Urban wildlife also finds representation. In San Francisco’s Bernal Heights Park, USA, Parham Pourahmad spent hours following a pair of coyotes, framing a striking shot where a male’s amber eye is encircled by the tail of a nearby female. Coyotes, once eradicated from the city, are now making a comeback—an example of nature’s resilience and adaptability.

Leana Kuster from Switzerland offers a playful take with "Pink Pose," showing a greater flamingo in Camargue, France, scratching its head with a long leg. The flamingo’s pink hue, she notes, comes from a diet rich in carotenoids found in algae and shrimp. Meanwhile, in Kenya’s Samburu National Park, Marina Cano captured young cheetahs practicing their hunting skills on a Günther’s dik-dik, under the watchful gaze of their mother.

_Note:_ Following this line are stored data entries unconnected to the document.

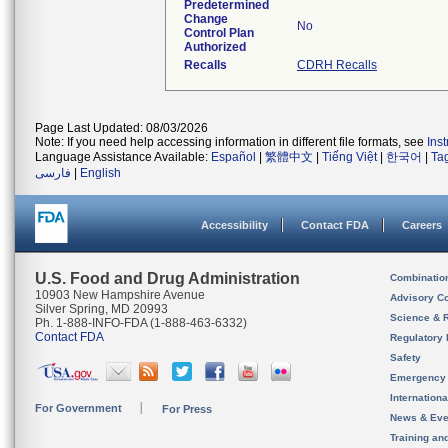
Predetermined
Change
No
Control Plan
Authorized
Recalls
CDRH Recalls
Page Last Updated: 08/03/2026
Note: If you need help accessing information in different file formats, see
Ins
Language Assistance Available:
Español
|
繁體中文
|
Tiếng Việt
|
한국어
|
Ta
فارسی
|
English
Accessibility
Contact FDA
Careers
U.S. Food and Drug Administration
Combinatio
10903 New Hampshire Avenue
Advisory C
Silver Spring, MD 20993
Science & 
Ph. 1-888-INFO-FDA (1-888-463-6332)
Contact FDA
Regulatory 
Safety
Emergency
Internation
For Government
For Press
News & Eve
Training an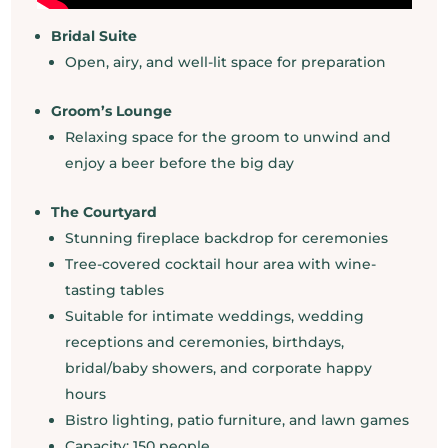
Bridal Suite
Open, airy, and well-lit space for preparation
Groom’s Lounge
Relaxing space for the groom to unwind and
enjoy a beer before the big day
The Courtyard
Stunning fireplace backdrop for ceremonies
Tree-covered cocktail hour area with wine-
tasting tables
Suitable for intimate weddings, wedding
receptions and ceremonies, birthdays,
bridal/baby showers, and corporate happy
hours
Bistro lighting, patio furniture, and lawn games
Capacity: 150 people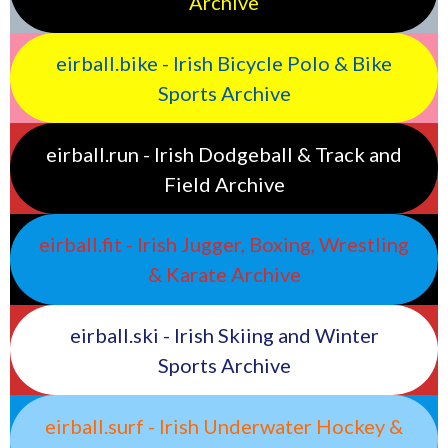
Archive
eirball.bike - Irish Bicycle Polo & Bike
Sports Archive
eirball.run - Irish Dodgeball & Track and
Field Archive
eirball.fit - Irish Jugger, Boxing, Wrestling
& Karate Archive
eirball.ski - Irish Skiing and Winter
Sports Archive
eirball.surf - Irish Underwater Hockey &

Cheetah cubs, hidden for their first two months, only begin to learn the art of the hunt at about a year old.

Other images carry a more somber message. Lakshitha Karunarathna from Sri Lanka documented an Asian elephant navigating a landfill in Ampara, highlighting the deadly consequences of human waste. Elephants in the region, officials say, often ingest plastic along with food scraps, which can slowly kill them. In Tanzania’s Serengeti National Park, Gabriella Comi from Italy captured a tense standoff between a lion and a cobra—nature’s drama unfolding in the harsh midday sun.

Marine and aquatic life are also celebrated. Ralph Pace from the USA waded into Monterey Bay, California, to photograph a mass of Pacific sea nettles, their translucent bells glowing amber in the green water. To protect himself from their stings, Pace coated any exposed skin with petroleum jelly, likening the sensation to a bee sting. Isaac Szabo from the USA, meanwhile, captured a female longnose gar and several males in a crystal-clear Florida river, emphasizing the importance of protecting the aquifers that sustain both wildlife and nearly half of Florida’s human population.

Jassen Todorov, also from the USA, took to the skies above San Francisco Bay to photograph the golden reflections in vast salt ponds, a landscape shaped by centuries of salt collection and now the focus of major restoration efforts. Finally, Sitaram Raul from India braved the darkness and a barrage of bat droppings to photograph fruit bats emerging from a ruined building in Banda, Maharashtra—a vivid reminder that nature often reclaims spaces humans abandon.

As the world awaits the announcement of this year’s winners, the Wildlife Photographer of the Year exhibition stands as both a celebration and a call to action. Each image tells a story—sometimes wondrous, sometimes tragic—about the delicate balance between humans and the natural world. For those who step into the exhibition at the Natural History Museum, it’s a rare chance to see through the eyes of photographers who have gone to extraordinary lengths to capture nature’s most powerful moments.